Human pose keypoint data
╔══

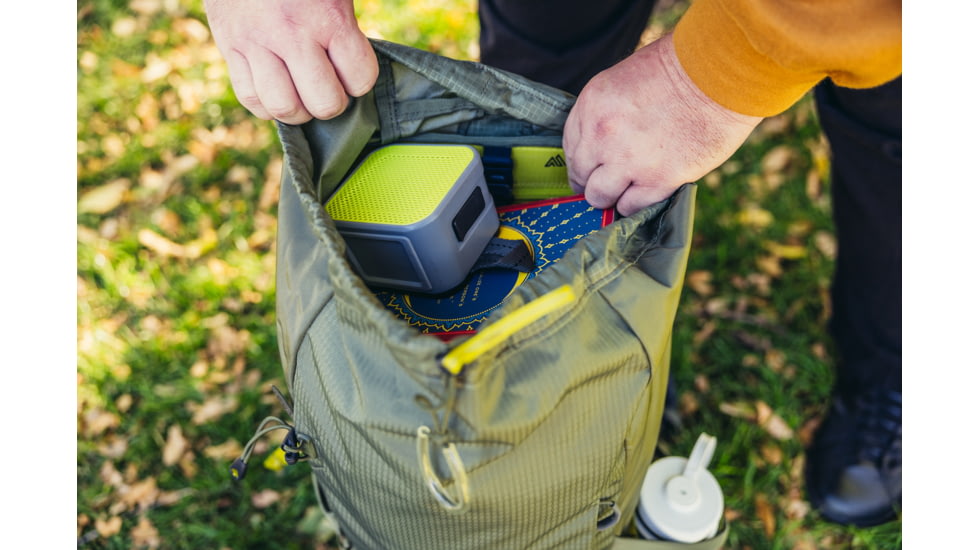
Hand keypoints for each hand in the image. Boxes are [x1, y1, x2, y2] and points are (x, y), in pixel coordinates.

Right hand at [204, 0, 377, 123]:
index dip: (359, 81)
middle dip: (331, 103)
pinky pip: (249, 97)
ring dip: (299, 111)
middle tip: (328, 89)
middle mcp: (292, 34)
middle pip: (323, 103)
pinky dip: (266, 106)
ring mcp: (257, 42)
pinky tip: (276, 93)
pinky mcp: (230, 46)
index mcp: (328, 17)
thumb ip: (345, 27)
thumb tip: (354, 70)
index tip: (352, 71)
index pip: (360, 78)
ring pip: (283, 107)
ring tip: (302, 96)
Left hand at [563, 33, 762, 215]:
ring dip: (611, 195)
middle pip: (580, 175)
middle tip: (608, 181)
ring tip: (628, 188)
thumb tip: (600, 144)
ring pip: (599, 196)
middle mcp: (602, 135)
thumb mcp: (624, 80)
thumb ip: (606, 113)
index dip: (583, 159)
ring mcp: (627, 161)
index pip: (570, 146)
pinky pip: (630, 207)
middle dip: (592, 179)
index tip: (592, 166)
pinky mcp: (657, 180)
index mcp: (592, 105)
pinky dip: (636, 203)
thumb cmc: (680, 68)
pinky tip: (648, 190)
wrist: (719, 75)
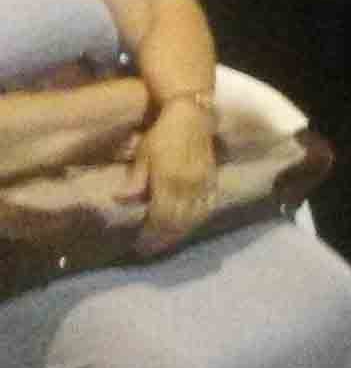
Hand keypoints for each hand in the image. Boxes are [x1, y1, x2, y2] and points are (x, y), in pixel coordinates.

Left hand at [130, 98, 215, 254]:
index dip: (151, 235)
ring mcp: (204, 184)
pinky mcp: (213, 180)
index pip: (161, 217)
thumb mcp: (143, 154)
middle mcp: (189, 186)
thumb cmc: (162, 134)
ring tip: (167, 243)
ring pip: (194, 217)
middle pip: (177, 221)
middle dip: (163, 239)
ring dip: (180, 233)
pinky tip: (189, 226)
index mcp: (169, 180)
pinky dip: (198, 220)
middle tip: (150, 251)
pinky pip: (207, 207)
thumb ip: (136, 179)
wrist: (192, 116)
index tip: (139, 246)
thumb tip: (120, 200)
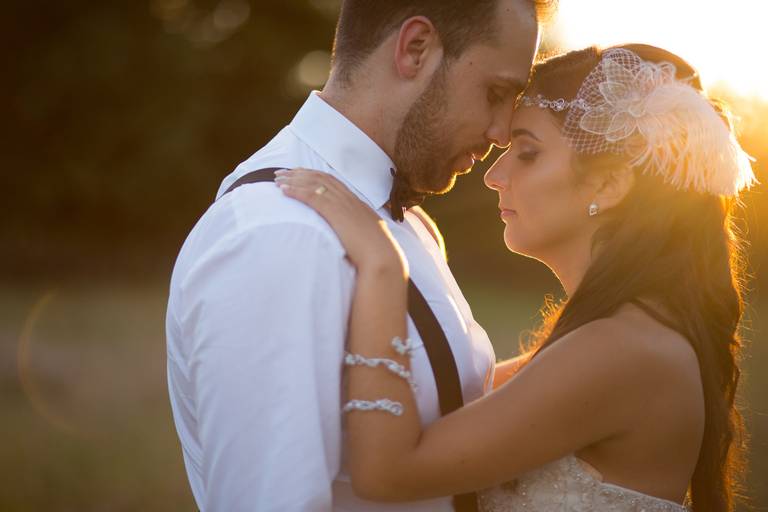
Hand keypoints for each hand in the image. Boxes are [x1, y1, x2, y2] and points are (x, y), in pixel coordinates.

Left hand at [276, 168, 407, 276]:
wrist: (382, 257)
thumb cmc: (376, 253)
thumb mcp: (366, 236)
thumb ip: (357, 231)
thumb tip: (351, 236)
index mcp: (356, 203)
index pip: (332, 181)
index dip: (313, 175)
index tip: (298, 173)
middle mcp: (349, 199)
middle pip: (320, 178)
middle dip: (299, 173)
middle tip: (281, 172)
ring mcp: (342, 204)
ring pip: (314, 184)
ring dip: (293, 180)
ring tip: (277, 179)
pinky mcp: (335, 212)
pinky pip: (311, 196)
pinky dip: (296, 191)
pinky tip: (284, 191)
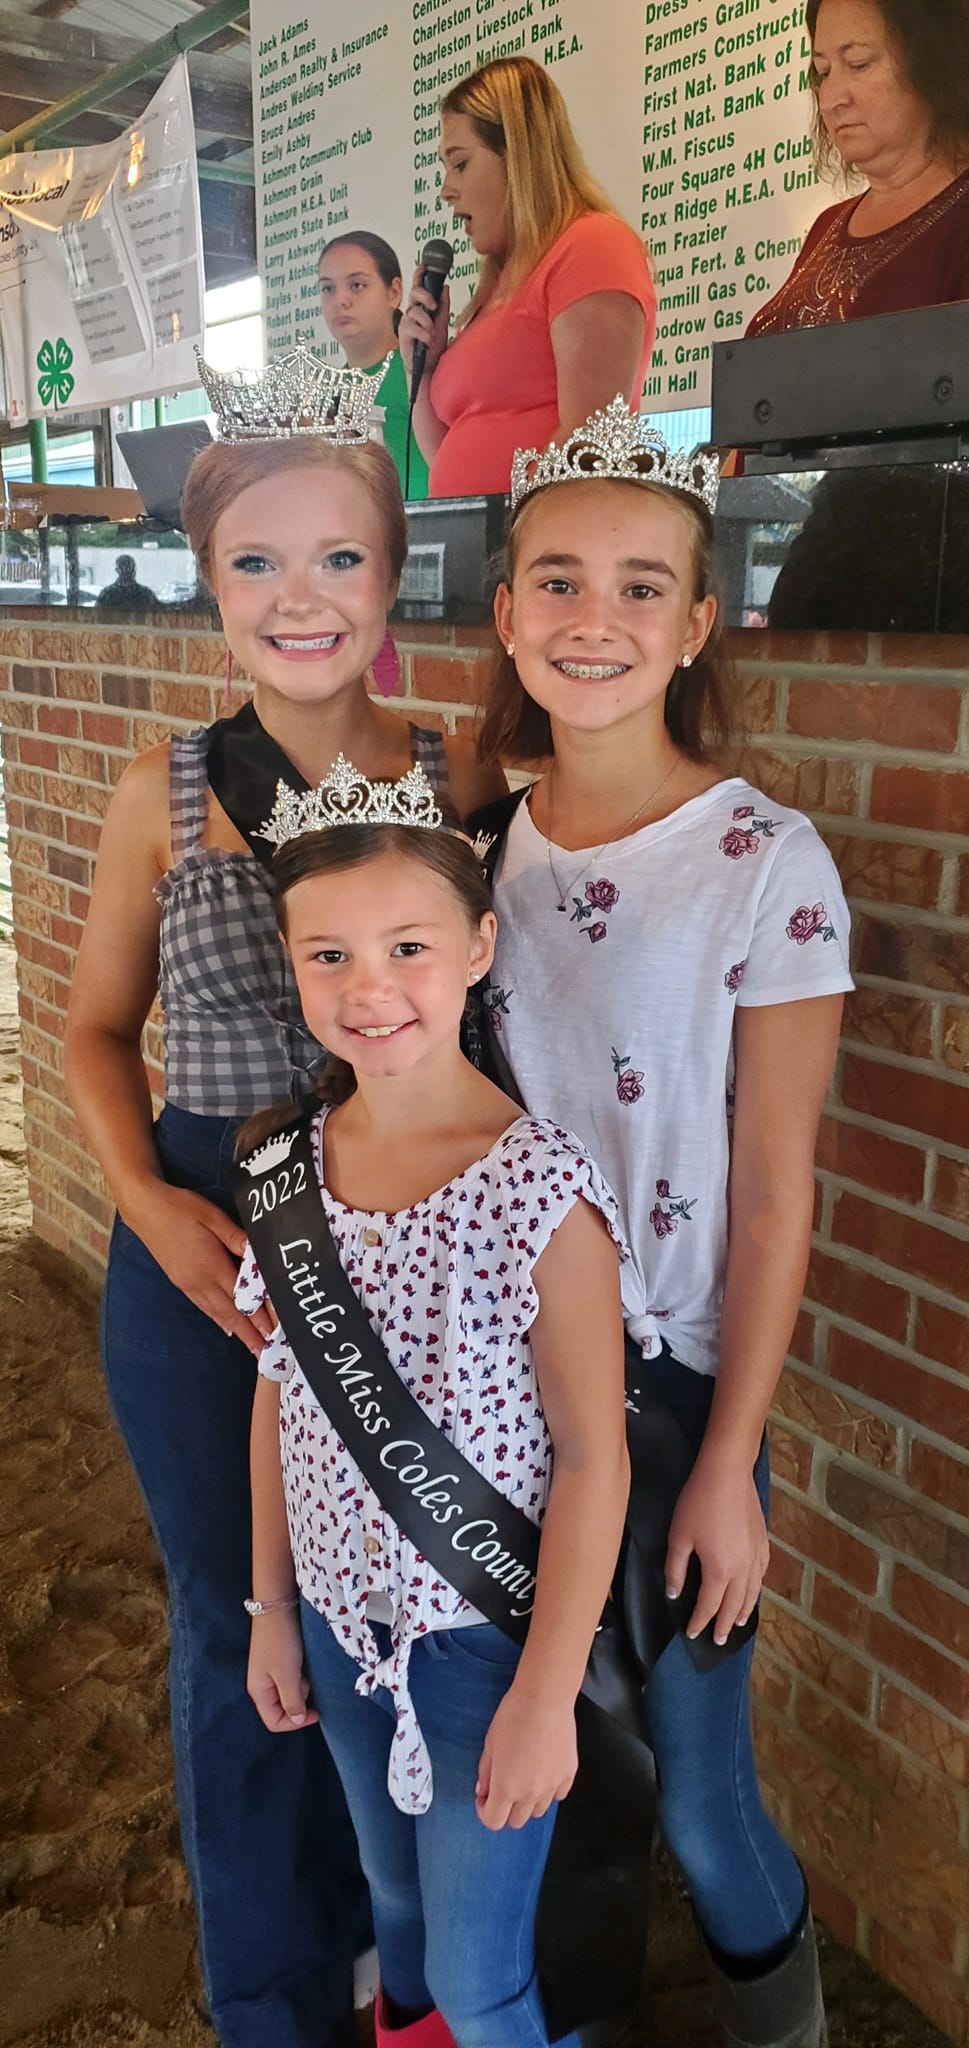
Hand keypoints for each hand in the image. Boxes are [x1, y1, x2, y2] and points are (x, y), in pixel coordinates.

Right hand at [123, 1180, 273, 1354]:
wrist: (144, 1208)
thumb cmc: (180, 1207)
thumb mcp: (213, 1216)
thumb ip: (236, 1237)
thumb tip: (258, 1253)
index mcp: (210, 1265)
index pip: (241, 1298)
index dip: (258, 1318)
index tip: (273, 1335)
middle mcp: (199, 1281)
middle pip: (230, 1314)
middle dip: (250, 1336)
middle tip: (265, 1354)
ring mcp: (188, 1284)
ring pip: (217, 1314)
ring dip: (236, 1331)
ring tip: (251, 1347)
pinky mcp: (180, 1282)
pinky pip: (204, 1307)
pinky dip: (219, 1320)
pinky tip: (227, 1327)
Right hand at [247, 1607, 318, 1733]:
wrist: (277, 1605)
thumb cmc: (281, 1641)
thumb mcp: (288, 1674)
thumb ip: (292, 1700)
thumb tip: (298, 1720)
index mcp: (258, 1691)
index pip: (274, 1722)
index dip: (295, 1723)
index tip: (317, 1713)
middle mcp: (262, 1685)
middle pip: (282, 1708)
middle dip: (299, 1700)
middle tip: (307, 1681)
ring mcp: (269, 1672)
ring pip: (289, 1692)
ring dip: (301, 1686)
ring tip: (305, 1667)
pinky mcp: (278, 1661)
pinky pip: (291, 1678)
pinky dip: (300, 1675)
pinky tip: (303, 1661)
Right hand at [398, 267, 450, 379]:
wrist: (429, 367)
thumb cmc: (434, 346)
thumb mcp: (443, 323)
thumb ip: (443, 306)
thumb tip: (444, 287)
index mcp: (421, 308)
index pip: (418, 287)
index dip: (419, 275)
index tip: (423, 266)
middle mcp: (412, 313)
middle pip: (413, 293)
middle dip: (424, 295)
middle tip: (434, 305)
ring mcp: (406, 323)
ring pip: (414, 311)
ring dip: (427, 322)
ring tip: (432, 334)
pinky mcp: (403, 335)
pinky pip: (412, 327)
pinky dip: (423, 334)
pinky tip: (428, 342)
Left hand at [475, 1683, 576, 1830]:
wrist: (544, 1698)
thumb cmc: (515, 1715)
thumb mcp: (489, 1744)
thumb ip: (485, 1773)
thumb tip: (484, 1790)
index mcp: (506, 1787)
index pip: (494, 1821)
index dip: (484, 1812)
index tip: (484, 1799)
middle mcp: (530, 1792)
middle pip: (516, 1821)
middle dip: (505, 1809)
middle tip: (502, 1789)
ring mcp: (552, 1786)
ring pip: (538, 1811)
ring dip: (527, 1802)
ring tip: (524, 1778)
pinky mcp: (568, 1774)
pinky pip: (558, 1795)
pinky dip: (549, 1791)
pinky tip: (542, 1773)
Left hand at [665, 1457, 768, 1645]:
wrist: (727, 1473)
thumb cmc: (698, 1502)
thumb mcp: (679, 1536)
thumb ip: (676, 1569)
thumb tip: (675, 1594)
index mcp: (719, 1570)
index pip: (709, 1605)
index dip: (700, 1621)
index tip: (692, 1634)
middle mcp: (742, 1568)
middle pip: (734, 1605)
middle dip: (725, 1624)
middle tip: (719, 1640)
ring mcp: (755, 1555)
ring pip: (752, 1592)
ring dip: (744, 1610)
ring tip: (738, 1623)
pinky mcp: (762, 1541)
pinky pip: (762, 1573)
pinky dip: (757, 1587)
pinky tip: (754, 1589)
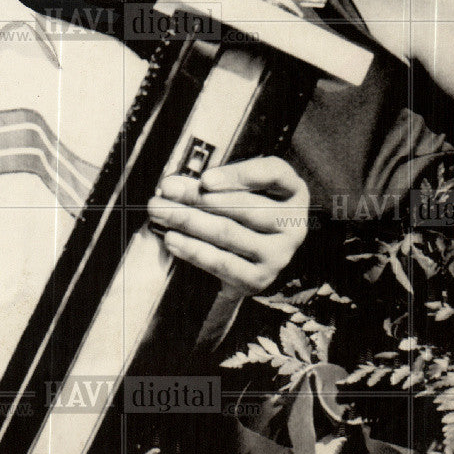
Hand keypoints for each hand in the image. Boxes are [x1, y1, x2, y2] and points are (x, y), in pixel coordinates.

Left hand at [147, 156, 309, 295]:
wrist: (251, 257)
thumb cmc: (242, 209)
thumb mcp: (240, 188)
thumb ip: (215, 181)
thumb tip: (173, 185)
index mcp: (293, 191)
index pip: (274, 174)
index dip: (239, 176)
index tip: (205, 179)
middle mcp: (293, 224)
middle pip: (244, 207)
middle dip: (199, 197)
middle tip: (166, 190)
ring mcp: (279, 254)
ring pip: (229, 233)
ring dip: (189, 221)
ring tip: (160, 212)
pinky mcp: (260, 279)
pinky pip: (222, 263)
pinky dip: (193, 250)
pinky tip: (171, 239)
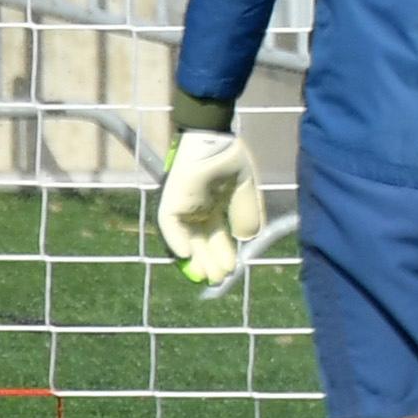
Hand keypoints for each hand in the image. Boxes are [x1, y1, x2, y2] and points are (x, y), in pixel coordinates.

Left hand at [157, 129, 265, 287]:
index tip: (232, 269)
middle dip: (211, 260)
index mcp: (216, 206)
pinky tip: (186, 256)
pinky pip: (170, 227)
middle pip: (203, 241)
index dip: (224, 252)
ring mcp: (183, 208)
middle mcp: (198, 211)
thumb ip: (247, 213)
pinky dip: (175, 242)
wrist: (214, 138)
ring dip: (196, 258)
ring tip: (206, 276)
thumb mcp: (245, 190)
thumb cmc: (229, 158)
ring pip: (187, 239)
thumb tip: (248, 237)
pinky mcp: (170, 203)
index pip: (218, 236)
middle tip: (219, 279)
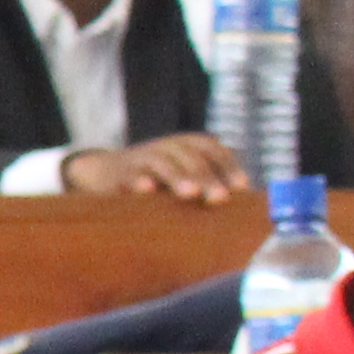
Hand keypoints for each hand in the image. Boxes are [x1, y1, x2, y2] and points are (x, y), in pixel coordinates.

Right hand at [60, 134, 253, 204]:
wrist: (105, 172)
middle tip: (220, 199)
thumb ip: (209, 184)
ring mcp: (143, 157)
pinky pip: (130, 175)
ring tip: (190, 193)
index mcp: (188, 145)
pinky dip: (139, 181)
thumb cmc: (157, 180)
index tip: (242, 187)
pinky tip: (147, 190)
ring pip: (163, 164)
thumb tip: (247, 208)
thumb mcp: (184, 175)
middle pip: (192, 158)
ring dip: (178, 177)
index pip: (214, 150)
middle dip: (207, 178)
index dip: (228, 166)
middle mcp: (168, 146)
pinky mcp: (120, 172)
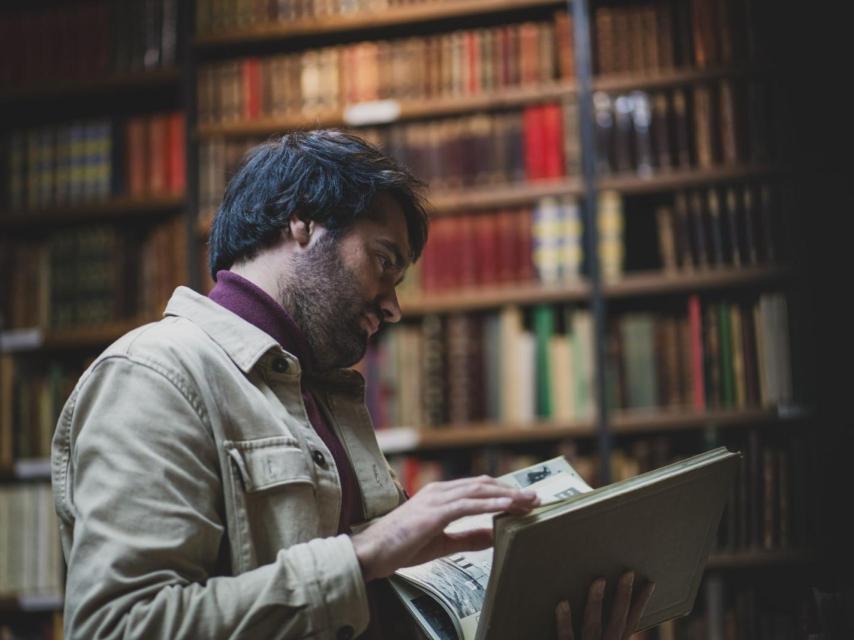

╚══

• Your objective
Copy each line from the entries above that has the word "Left" in it.

• Task result
Left hand at [563, 33, 762, 215]:
Left hand at [130, 98, 215, 254]:
Left hand at [276, 168, 407, 276]:
Left hand at [475, 1683, 576, 1830]:
Left hand at [665, 1457, 768, 1645]:
Left hand at [147, 156, 309, 295]:
Left hand at [157, 129, 265, 287]:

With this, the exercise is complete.